§ **TAREFA PROPOSTA A**: Transcreva, do texto sobre a fotografia de Cartier-Bresson, o trecho de "François Guillot - 25.abr.2003/France" a "da França (Paris)".

O INSTANTE DECISIVO FoRJADO

François Guillot - 25.abr.2003/France Presse
Visitante observa exposição de fotos de Cartier-Bresson que termina hoje na Biblioteca Nacional da França (Paris)


Jacques Rancière

Paris celebra nesse momento dois fotógrafos de certo modo já convertidos em instituições nacionais, Pierre Henri-Lartigue (1894-1986) e Henri Cartier-Bresson (1908). A mostra dedicada ao primeiro assume a feição que ele sempre deu a sua obra fotográfica: expõe o álbum pessoal de um amador. A nostalgia por ela provocada é a de um estilo de vida elegante, marcado pela naturalidade e pela despreocupação. Não é o caso da mostra Cartier-Bresson. Nela, a nostalgia não diz respeito a um mundo de prazeres aristocráticos, mas se refere à própria fotografia como aliança entre uma arte e um modo de ver o mundo. Em que consiste exatamente essa felicidade perdida da fotografia? A arte de Cartier-Bresson costuma ser definida como a captura do "instante decisivo", e, seguindo o ritual, os comentários da exposição não deixam de mencioná-lo. Mas o que se entende por "instante decisivo"? Aparentemente é o encontro de certa capacidade técnica com um sonho. Tal capacidade técnica é sem dúvida herdeira da norma pictórica clássica. Na época clássica, esperava-se que o pintor, sobretudo o pintor especializado em temas históricos, registrasse o "momento pregnante" da ação, aquele no qual o sentido se esclarecia e a índole das personagens se afirmava. O sonho é o dos tempos românticos: deter o instante que passa, fixar o brilho fugidio dos momentos felizes, de uma felicidade íntima, oposta às ações espetaculares representadas pelos pintores acadêmicos.

§ **ENTRADAS ARMAZENADAS**:
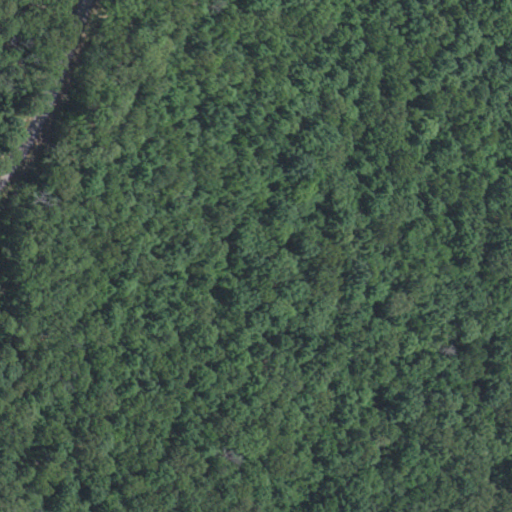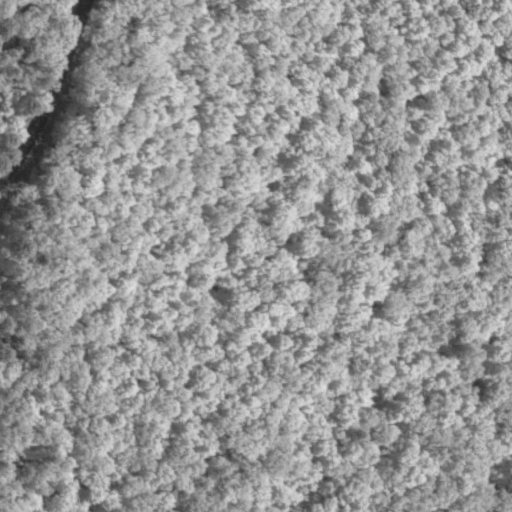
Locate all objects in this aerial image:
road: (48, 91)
--
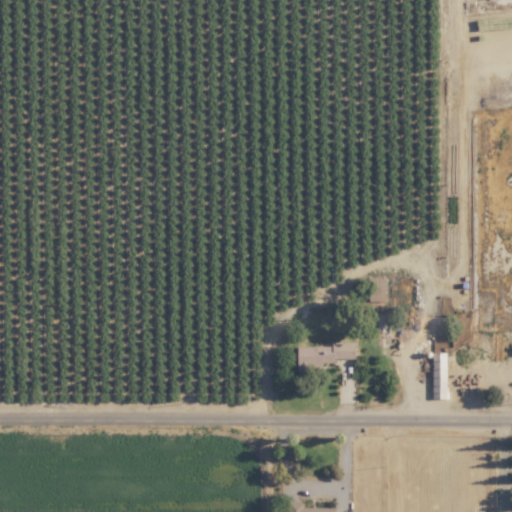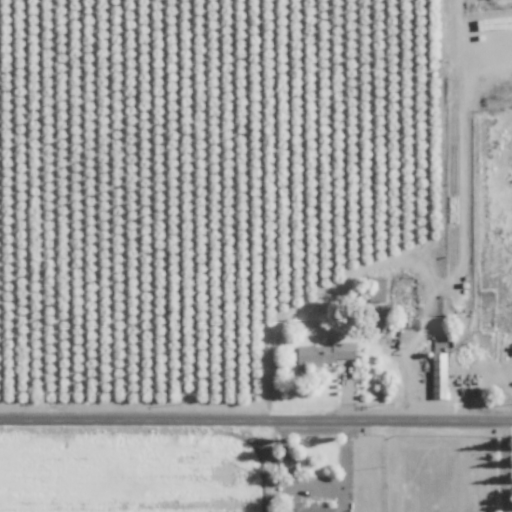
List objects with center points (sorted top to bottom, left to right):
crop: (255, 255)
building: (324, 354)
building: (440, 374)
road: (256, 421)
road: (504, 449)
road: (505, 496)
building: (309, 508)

§ **TAREFA PROPOSTA B**: Conte as linhas das entradas que contêm a palavra "objects" e informe somente esse número.

§ **RESPOSTA COMPLETA A**:
François Guillot - 25.abr.2003/France Presse
Visitante observa exposição de fotos de Cartier-Bresson que termina hoje na Biblioteca Nacional da França (Paris)

§ **RESPOSTA COMPLETA B**: 2